> _Exercise directions_: Pictures appear in the records below; write out everything else exactly.

> _Data to use_:
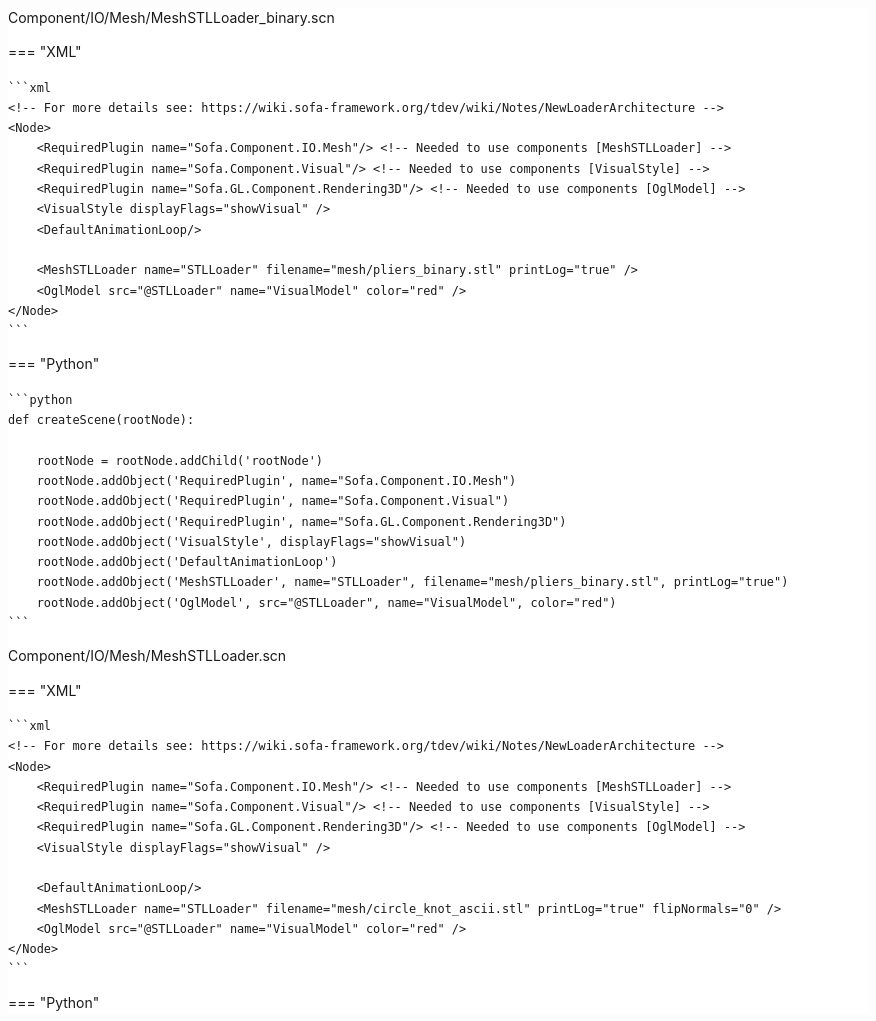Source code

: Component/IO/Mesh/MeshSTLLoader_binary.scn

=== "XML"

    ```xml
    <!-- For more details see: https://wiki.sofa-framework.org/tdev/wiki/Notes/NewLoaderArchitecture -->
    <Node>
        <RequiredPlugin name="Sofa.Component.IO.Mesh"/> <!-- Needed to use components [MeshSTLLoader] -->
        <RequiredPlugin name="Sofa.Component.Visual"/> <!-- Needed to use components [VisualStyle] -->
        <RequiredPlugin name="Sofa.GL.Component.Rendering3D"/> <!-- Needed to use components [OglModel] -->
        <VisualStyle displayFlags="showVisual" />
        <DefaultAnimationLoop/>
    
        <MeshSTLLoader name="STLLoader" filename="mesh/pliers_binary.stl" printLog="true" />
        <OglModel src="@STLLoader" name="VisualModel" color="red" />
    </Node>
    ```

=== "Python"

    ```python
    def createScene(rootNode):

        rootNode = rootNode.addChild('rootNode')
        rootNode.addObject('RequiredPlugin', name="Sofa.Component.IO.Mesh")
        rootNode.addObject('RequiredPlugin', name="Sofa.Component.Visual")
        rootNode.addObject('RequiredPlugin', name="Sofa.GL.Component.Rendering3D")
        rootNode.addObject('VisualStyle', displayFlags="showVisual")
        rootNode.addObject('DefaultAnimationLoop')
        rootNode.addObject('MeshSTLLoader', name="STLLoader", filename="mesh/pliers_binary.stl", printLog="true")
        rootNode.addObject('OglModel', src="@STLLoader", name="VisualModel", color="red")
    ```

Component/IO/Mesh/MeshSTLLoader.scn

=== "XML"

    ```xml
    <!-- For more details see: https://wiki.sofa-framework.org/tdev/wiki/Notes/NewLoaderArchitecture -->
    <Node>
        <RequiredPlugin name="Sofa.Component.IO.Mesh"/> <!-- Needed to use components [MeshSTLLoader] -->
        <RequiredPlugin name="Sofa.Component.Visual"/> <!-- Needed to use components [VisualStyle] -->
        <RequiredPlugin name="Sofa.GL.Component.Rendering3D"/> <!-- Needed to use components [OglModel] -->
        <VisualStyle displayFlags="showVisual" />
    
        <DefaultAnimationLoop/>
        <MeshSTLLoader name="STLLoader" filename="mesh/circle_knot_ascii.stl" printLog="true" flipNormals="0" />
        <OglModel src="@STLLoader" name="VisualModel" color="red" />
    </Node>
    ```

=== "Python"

> _Answer to the exercise_:
Source code

: Component/IO/Mesh/MeshSTLLoader_binary.scn

=== "XML"

    ```xml
    <!-- For more details see: https://wiki.sofa-framework.org/tdev/wiki/Notes/NewLoaderArchitecture -->
    <Node>
        <RequiredPlugin name="Sofa.Component.IO.Mesh"/> <!-- Needed to use components [MeshSTLLoader] -->
        <RequiredPlugin name="Sofa.Component.Visual"/> <!-- Needed to use components [VisualStyle] -->
        <RequiredPlugin name="Sofa.GL.Component.Rendering3D"/> <!-- Needed to use components [OglModel] -->
        <VisualStyle displayFlags="showVisual" />
        <DefaultAnimationLoop/>
    
        <MeshSTLLoader name="STLLoader" filename="mesh/pliers_binary.stl" printLog="true" />
        <OglModel src="@STLLoader" name="VisualModel" color="red" />
    </Node>
    ```

=== "Python"

    ```python
    def createScene(rootNode):

        rootNode = rootNode.addChild('rootNode')
        rootNode.addObject('RequiredPlugin', name="Sofa.Component.IO.Mesh")
        rootNode.addObject('RequiredPlugin', name="Sofa.Component.Visual")
        rootNode.addObject('RequiredPlugin', name="Sofa.GL.Component.Rendering3D")
        rootNode.addObject('VisualStyle', displayFlags="showVisual")
        rootNode.addObject('DefaultAnimationLoop')
        rootNode.addObject('MeshSTLLoader', name="STLLoader", filename="mesh/pliers_binary.stl", printLog="true")
        rootNode.addObject('OglModel', src="@STLLoader", name="VisualModel", color="red")
    ```

Component/IO/Mesh/MeshSTLLoader.scn

=== "XML"

    ```xml
    <!-- For more details see: https://wiki.sofa-framework.org/tdev/wiki/Notes/NewLoaderArchitecture -->
    <Node>
        <RequiredPlugin name="Sofa.Component.IO.Mesh"/> <!-- Needed to use components [MeshSTLLoader] -->
        <RequiredPlugin name="Sofa.Component.Visual"/> <!-- Needed to use components [VisualStyle] -->
        <RequiredPlugin name="Sofa.GL.Component.Rendering3D"/> <!-- Needed to use components [OglModel] -->
        <VisualStyle displayFlags="showVisual" />
    
        <DefaultAnimationLoop/>
        <MeshSTLLoader name="STLLoader" filename="mesh/circle_knot_ascii.stl" printLog="true" flipNormals="0" />
        <OglModel src="@STLLoader" name="VisualModel" color="red" />
    </Node>
    ```

=== "Python"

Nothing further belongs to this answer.